Data extracted from a collection ->
═══

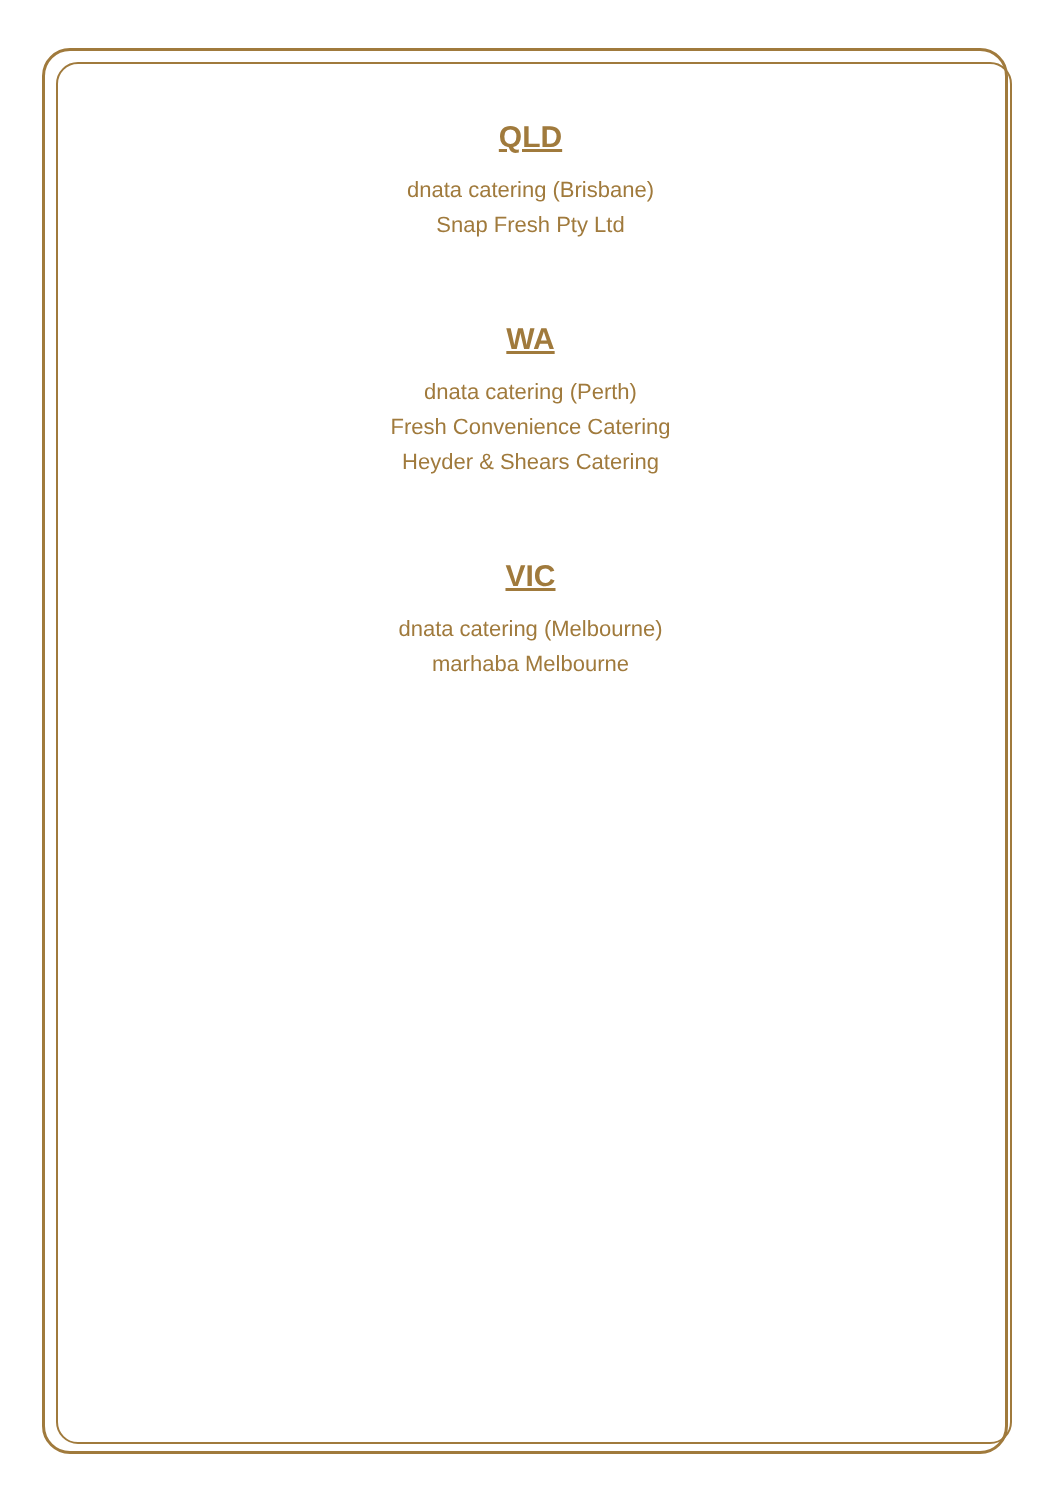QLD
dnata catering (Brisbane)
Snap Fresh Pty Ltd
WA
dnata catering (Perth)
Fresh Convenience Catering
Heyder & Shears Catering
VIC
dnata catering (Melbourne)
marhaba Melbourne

═══

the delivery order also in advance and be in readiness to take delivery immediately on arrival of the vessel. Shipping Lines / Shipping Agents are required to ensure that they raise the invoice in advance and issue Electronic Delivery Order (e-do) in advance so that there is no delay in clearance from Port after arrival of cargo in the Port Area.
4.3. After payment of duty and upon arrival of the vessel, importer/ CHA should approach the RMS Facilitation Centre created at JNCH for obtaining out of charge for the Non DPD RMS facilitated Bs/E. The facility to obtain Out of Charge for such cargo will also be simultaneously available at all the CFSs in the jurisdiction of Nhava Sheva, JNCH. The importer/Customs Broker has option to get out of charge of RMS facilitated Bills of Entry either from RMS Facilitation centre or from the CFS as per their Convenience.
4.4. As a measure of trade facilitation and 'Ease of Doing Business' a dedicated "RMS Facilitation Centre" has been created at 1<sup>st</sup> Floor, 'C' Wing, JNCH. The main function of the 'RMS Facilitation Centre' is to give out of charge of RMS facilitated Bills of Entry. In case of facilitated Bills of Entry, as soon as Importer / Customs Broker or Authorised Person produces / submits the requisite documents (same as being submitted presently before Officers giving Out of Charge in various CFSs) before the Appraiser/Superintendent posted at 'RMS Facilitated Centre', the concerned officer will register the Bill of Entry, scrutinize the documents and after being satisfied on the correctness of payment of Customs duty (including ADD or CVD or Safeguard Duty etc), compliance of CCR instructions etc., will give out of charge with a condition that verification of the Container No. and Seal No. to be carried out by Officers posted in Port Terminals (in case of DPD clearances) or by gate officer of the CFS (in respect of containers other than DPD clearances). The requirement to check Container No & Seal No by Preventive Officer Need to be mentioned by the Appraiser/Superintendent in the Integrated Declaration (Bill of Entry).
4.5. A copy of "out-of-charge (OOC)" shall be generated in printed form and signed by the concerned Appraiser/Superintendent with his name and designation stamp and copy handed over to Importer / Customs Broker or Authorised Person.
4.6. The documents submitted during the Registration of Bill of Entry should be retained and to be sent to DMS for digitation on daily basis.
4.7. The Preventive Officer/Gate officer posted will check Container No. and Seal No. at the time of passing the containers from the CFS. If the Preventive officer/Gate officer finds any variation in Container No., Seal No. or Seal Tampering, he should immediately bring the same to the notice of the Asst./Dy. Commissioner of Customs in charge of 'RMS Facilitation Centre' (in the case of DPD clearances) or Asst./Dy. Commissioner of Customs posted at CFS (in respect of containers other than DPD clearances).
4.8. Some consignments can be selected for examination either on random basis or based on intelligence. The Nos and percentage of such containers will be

═══

Would you copy out exactly the lines above that start at the one containing "4.6. The documents" and end at the one containing "4.8. Some consignments", inclusive?

SOLUTION FOR THIS TASK ->
4.6. The documents submitted during the Registration of Bill of Entry should be retained and to be sent to DMS for digitation on daily basis.
4.7. The Preventive Officer/Gate officer posted will check Container No. and Seal No. at the time of passing the containers from the CFS. If the Preventive officer/Gate officer finds any variation in Container No., Seal No. or Seal Tampering, he should immediately bring the same to the notice of the Asst./Dy. Commissioner of Customs in charge of 'RMS Facilitation Centre' (in the case of DPD clearances) or Asst./Dy. Commissioner of Customs posted at CFS (in respect of containers other than DPD clearances).
4.8. Some consignments can be selected for examination either on random basis or based on intelligence. The Nos and percentage of such containers will be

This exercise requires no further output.